The High Court further observed -

++ Undisputedly, in the present case, though the Petitioners have filed return, there has been no adjudication under section 72 of the said Act.

++ We find that the said contention (that when the assessee has paid the tax, provisions of section 73 cannot be invoked) deserves to be heard only to be rejected.

++ On one hand, revenue coerces assessee to pay service tax on threat of taking action under Section 87 of the said Act, which can have drastic consequences, such as sealing, attaching accounts of bank etc. and when an assessee succumbs to the said pressure and deposits the sum under protest, innocuous argument is made that since now payment is made, provisions of section 73 cannot be invoked.

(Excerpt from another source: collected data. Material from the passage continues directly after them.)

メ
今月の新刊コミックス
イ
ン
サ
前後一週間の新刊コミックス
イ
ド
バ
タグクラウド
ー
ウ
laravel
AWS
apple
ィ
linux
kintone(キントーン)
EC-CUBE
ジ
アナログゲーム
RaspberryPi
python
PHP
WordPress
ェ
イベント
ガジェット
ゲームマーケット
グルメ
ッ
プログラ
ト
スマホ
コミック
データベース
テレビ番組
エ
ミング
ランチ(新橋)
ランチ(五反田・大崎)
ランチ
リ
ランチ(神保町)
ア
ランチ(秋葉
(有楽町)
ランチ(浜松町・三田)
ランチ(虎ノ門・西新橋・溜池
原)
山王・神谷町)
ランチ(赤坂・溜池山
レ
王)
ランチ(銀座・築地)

++ It is to be noted that the consequences of not paying service tax when assessee is liable to pay service tax are very drastic in nature. Not only that under the provisions of Section 76 of the said Act, the assessee is liable to pay penalty, which can be upto 50 per cent of the service tax payable, the penal provisions as contained in Section 77 and 78 provides for severe penalties even on the directors of the company.

++ If it is a view of the revenue that the petitioners though liable to pay service tax are evading payment of service tax, they can very well take recourse to section 73 and determine the amount of service tax payable by them. In any case the Petitioner has already filed his return claiming therein that the services rendered by him are not liable to service tax.

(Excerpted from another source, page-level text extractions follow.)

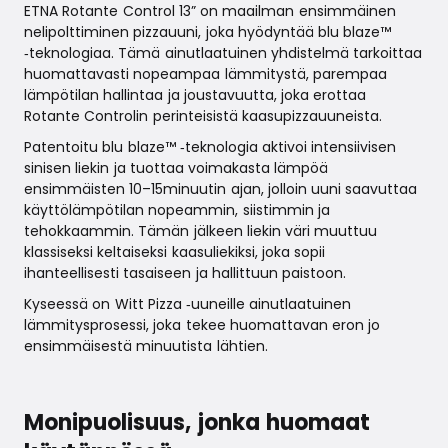
ETNA Rotante Control 13” on maailman ensimmäinen
nelipolttiminen pizzauuni, joka hyödyntää blu blaze™
‑teknologiaa. Tämä ainutlaatuinen yhdistelmä tarkoittaa
huomattavasti nopeampaa lämmitystä, parempaa
lämpötilan hallintaa ja joustavuutta, joka erottaa
Rotante Controlin perinteisistä kaasupizzauuneista.
Patentoitu blu blaze™ ‑teknologia aktivoi intensiivisen
sinisen liekin ja tuottaa voimakasta lämpöä
ensimmäisten 10–15minuutin ajan, jolloin uuni saavuttaa
käyttölämpötilan nopeammin, siistimmin ja
tehokkaammin. Tämän jälkeen liekin väri muuttuu
klassiseksi keltaiseksi kaasuliekiksi, joka sopii
ihanteellisesti tasaiseen ja hallittuun paistoon.
Kyseessä on Witt Pizza ‑uuneille ainutlaatuinen
lämmitysprosessi, joka tekee huomattavan eron jo
ensimmäisestä minuutista lähtien.
Monipuolisuus, jonka huomaat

++ There is nothing which precludes the authority from taking decision on the return filed by the petitioner in accordance with the provisions of section 72 of the said Act. Upon determination of proceedings either under section 72 or 73, not only that the petitioner would be liable to pay tax but will also be liable to pay interest in accordance with the section 75 and also penalty if a case for levy of penalty is made out.

++ However, on one hand, the respondents are not even taking decision on the return filed by the petitioner as provided under Section 72 and also not taking action under Section 73 on the pretext that the payment is already made and on the other hand, now when the Petitioner has made the payment under protest, the provisions of section 87 are now sought to be invoked on the ground that the tax liability is determined.

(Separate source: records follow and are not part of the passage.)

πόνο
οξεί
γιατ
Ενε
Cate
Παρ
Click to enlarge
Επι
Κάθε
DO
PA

++ The amount which is payable by a person can be said to be payable only after, there is determination as provided under Section 72 or section 73 of the said Act. We find that neither of that has been done.

++ We are again at pains to say that the conduct of the revenue, firstly coercing the assessee to make payment and thereafter not deciding the returns under Section 72 or not taking recourse to section 73, and asking the assessee to take recourse to section 11B can not be said to be just, fair and reasonable approach. In that view of the matter, contention in that regard, in our considered view also needs to be rejected.

++ At the cost of repetition, we may say that if a tax payer fraudulently or in order to deprive revenue from the amount which the revenue is entitled to, fails to pay tax, it is not as if, the authorities are without any power.

++ The Statute vests ample power with the authorities to deal sternly with such of the assessees who either fraudulently or with intention to deprive revenue of its legitimate dues evades payment thereof. Not only that, but if the Central Excise Officer is of the opinion that for the purpose of protecting interest of the revenue, it is necessary to attach provisionally any property belonging to a person on whom notice is served under Section 73 of the said Act, he is empowered to do so, however, with previous approval of the Commissioner of Central Excise. However, at the same time, the law enforcers cannot be permitted to do something which is not permissible within the four corners of law.

Holding that the action by the Revenue is not sustainable in law, the impugned communication dated 25/3/2015 was quashed and set aside.